Marco fought against Victor’s hold but couldn’t break free. Finally, Victor pushed away. “I’m going to get some lunch. Stay out of my way.”
He left the gym having sufficiently established his alibi. Worried, wanting to make sure Ruth was okay, he rushed back to his apartment. His lookout gave him a good signal, so he went into the doors and bounded up the stairwell. He heard Ruth’s murmured voice giving Major a command as he put his key into the lock.
“Why are we here?" Ruth demanded, spinning in a circle in the middle of the living room. She imagined Daniel must have felt like this when he entered the lions’ den. Only, this den, this apartment, belonged to the man in front of her.
“No one will think to look for you here,” Victor said, slipping into the apartment. He looked like he’d just run miles through a sauna. “I tipped off the city’s IT department about the hacking, so for now, Marco is locked out, and I doubt he’ll be able to get back in before tomorrow’s trial.”
Marshal Brown disconnected his call and slipped his phone into his pocket. “We’ll have another location within the hour. For now, just relax.”
“This is like a bad dream,” she muttered, perching on the edge of the couch. “It’s like you don’t even realize who this man is.”
Victor shook his head. “I was never that. Never. My mother made my father promise to keep me out of the family business. The closest thing I got to it was boxing, but I never even threw a match.”

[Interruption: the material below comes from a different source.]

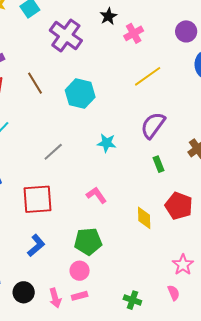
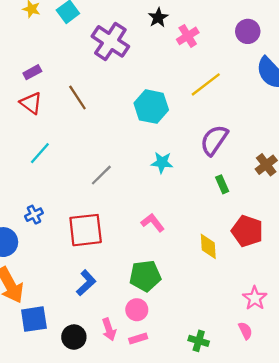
cyan hexagon: (80, 94) -> (151, 107), moved
pink arrow: (55, 298) -> (109, 329), moved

Ruth stared at him, her hands cold, her heart rate still a little higher than she liked. “I don’t believe you.”
He stood by the door. She could see the hurt in his eyes, but she didn’t trust it. “I can’t control that. That is your choice. Hopefully, by the time the trial is over, you will.”
“Isn’t that the whole point of the business?” she asked, nearly spitting out the word. “The family connection? Loyalty?”
He shrugged almost nonchalantly. “Possibly. Maybe there was a time when family loyalty might have swayed me.” He walked toward her, and she resisted the urge to get up and move away from him. “When I met you, you introduced me to Christ. Accepting Him into my life knowing how much He loves me and sacrificed for me… I couldn’t betray Him by having anything to do with my father’s business dealings.”
Her jaw clenched so tightly her back teeth ached. She purposefully loosened her muscles. “You were supposed to be there that night. At that gym where those men were killed. It happened where you worked, where you did your business.”
Nodding, Victor said, “I was there. I was in Joe’s office. I took a bad punch and was out of sorts. He sent me in there to rest and see if I needed to go to the hospital. I never knew—”
Marshal Brown’s phone chirped. Ruth watched as he nodded. “Got it.” He disconnected the call and stood. “We have a place.” Looking at Victor, he said, “Good luck this week. What you’re going to do won’t be easy, despite all of the circumstances.”
“Thank you. I appreciate that.” He looked at Ruth. “I’ll see you tomorrow.”
Ignoring him, she gave Major a hand command, and they followed the marshal out of the apartment. Two blocks away, a dark Suburban waited for them. She climbed into the back seat and pulled her legs up to her chest, wrapping her arms around them. Closing her eyes, she prayed for strength for the next few days.